> [What is required] Go through the records and report each line in which the word "είναι" occurs.

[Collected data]
[Start of section]

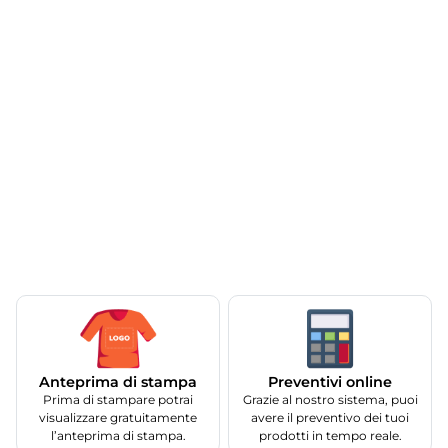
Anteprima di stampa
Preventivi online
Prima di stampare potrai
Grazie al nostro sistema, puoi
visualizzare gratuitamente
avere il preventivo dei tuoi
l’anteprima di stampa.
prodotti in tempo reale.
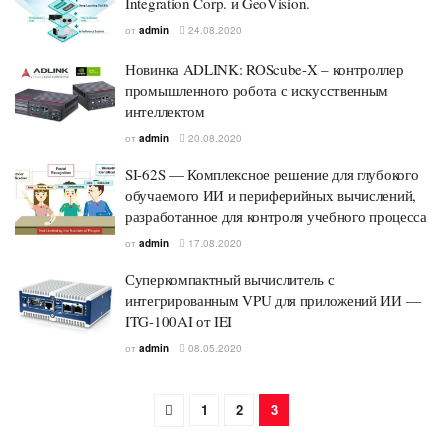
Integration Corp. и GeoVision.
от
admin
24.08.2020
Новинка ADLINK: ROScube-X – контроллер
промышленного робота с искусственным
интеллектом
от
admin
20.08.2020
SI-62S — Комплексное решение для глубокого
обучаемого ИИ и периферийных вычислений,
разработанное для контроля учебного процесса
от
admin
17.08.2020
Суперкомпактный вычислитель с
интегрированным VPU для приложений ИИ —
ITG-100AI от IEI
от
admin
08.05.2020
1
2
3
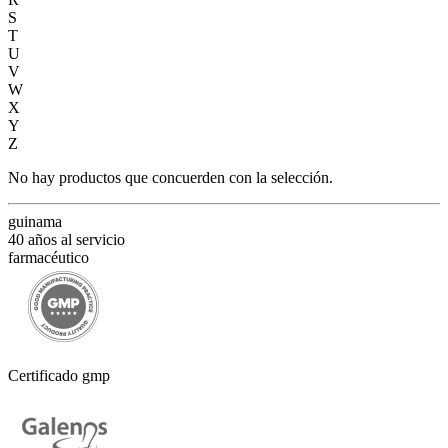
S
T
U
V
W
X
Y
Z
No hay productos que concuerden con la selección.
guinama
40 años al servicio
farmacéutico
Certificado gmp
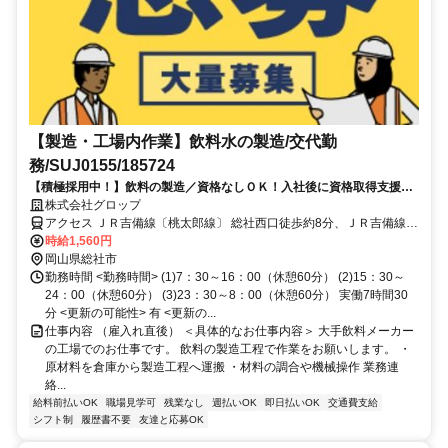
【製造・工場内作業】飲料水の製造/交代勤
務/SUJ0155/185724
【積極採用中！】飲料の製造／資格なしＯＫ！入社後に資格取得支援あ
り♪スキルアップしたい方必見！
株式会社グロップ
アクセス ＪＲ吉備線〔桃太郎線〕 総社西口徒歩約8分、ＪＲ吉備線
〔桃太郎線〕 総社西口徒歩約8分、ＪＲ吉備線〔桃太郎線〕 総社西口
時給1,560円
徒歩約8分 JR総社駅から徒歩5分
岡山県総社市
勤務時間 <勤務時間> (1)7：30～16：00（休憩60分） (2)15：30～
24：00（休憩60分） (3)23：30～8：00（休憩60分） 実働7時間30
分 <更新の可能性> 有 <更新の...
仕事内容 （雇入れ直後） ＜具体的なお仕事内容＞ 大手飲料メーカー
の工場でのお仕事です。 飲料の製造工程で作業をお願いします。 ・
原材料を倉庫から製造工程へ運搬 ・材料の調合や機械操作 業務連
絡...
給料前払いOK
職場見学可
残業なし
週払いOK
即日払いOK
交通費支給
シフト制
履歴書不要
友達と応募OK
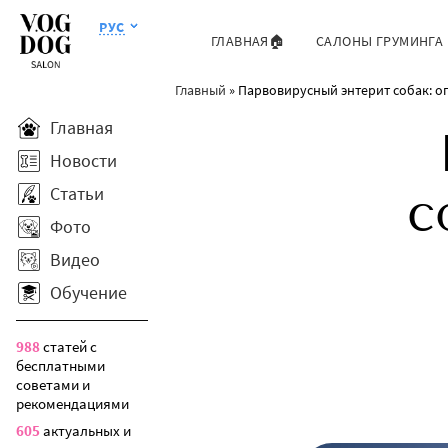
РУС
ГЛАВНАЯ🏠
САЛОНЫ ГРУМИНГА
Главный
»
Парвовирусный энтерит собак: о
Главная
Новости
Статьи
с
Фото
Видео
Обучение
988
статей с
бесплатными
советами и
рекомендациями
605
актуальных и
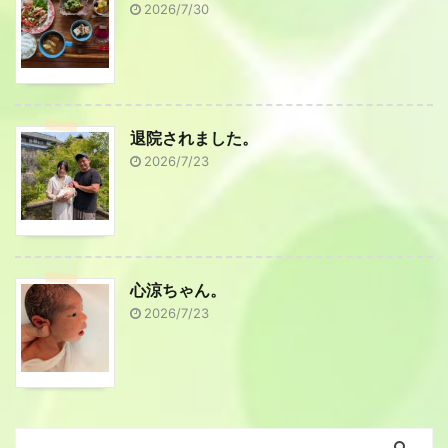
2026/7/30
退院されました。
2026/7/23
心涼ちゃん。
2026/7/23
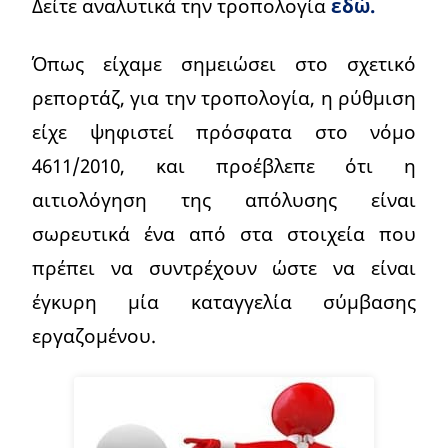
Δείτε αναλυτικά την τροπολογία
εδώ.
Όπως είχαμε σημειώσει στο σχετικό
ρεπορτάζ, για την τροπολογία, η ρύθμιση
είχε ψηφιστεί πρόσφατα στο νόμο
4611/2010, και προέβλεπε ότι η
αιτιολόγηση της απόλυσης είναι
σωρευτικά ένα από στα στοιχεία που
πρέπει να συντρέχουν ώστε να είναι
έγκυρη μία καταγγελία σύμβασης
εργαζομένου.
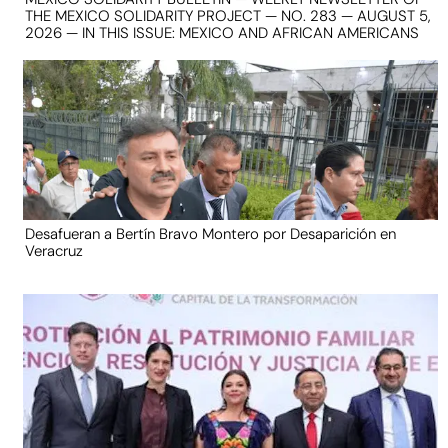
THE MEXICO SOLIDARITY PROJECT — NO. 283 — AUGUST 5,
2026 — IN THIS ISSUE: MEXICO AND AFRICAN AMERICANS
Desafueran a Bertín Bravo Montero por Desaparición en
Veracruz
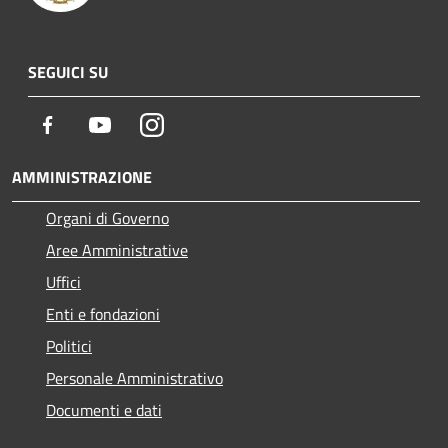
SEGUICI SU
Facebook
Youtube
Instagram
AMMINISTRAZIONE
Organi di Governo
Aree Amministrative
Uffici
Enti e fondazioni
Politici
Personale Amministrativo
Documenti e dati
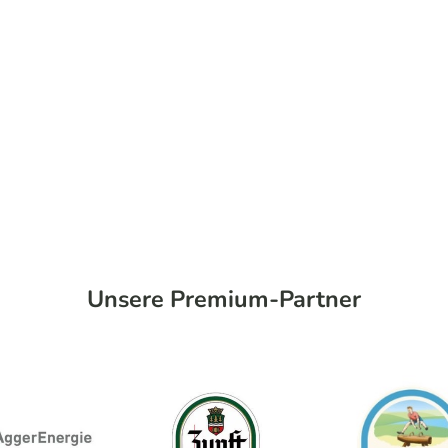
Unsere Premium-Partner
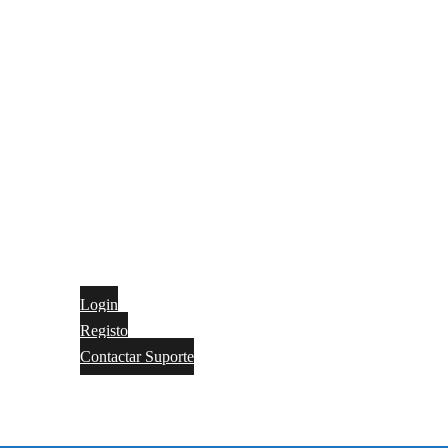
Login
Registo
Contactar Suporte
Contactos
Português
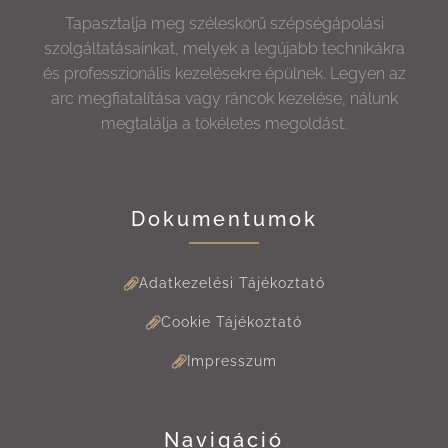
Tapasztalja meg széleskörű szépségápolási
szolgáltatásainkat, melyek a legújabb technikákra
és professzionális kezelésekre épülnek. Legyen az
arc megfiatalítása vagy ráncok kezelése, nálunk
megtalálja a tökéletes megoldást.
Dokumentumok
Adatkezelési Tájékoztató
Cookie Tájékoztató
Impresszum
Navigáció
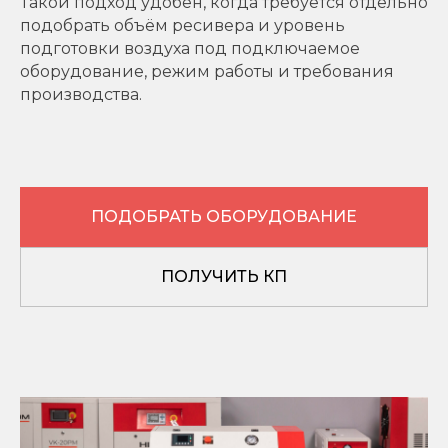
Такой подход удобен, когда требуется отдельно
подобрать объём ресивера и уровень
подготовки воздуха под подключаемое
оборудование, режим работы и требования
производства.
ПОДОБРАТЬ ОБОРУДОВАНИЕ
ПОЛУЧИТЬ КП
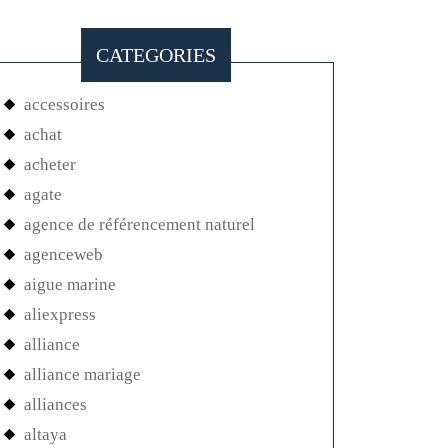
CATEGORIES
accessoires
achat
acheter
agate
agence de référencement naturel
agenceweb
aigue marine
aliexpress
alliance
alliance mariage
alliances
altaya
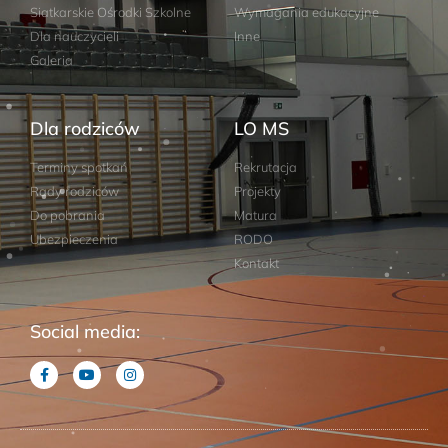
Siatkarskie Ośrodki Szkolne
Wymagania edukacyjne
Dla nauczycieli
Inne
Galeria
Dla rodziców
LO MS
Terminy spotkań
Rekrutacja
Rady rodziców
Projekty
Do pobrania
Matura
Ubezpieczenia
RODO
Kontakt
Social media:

[End of section]

> [Task result]
αιτιολόγηση της απόλυσης είναι
πρέπει να συντρέχουν ώστε να είναι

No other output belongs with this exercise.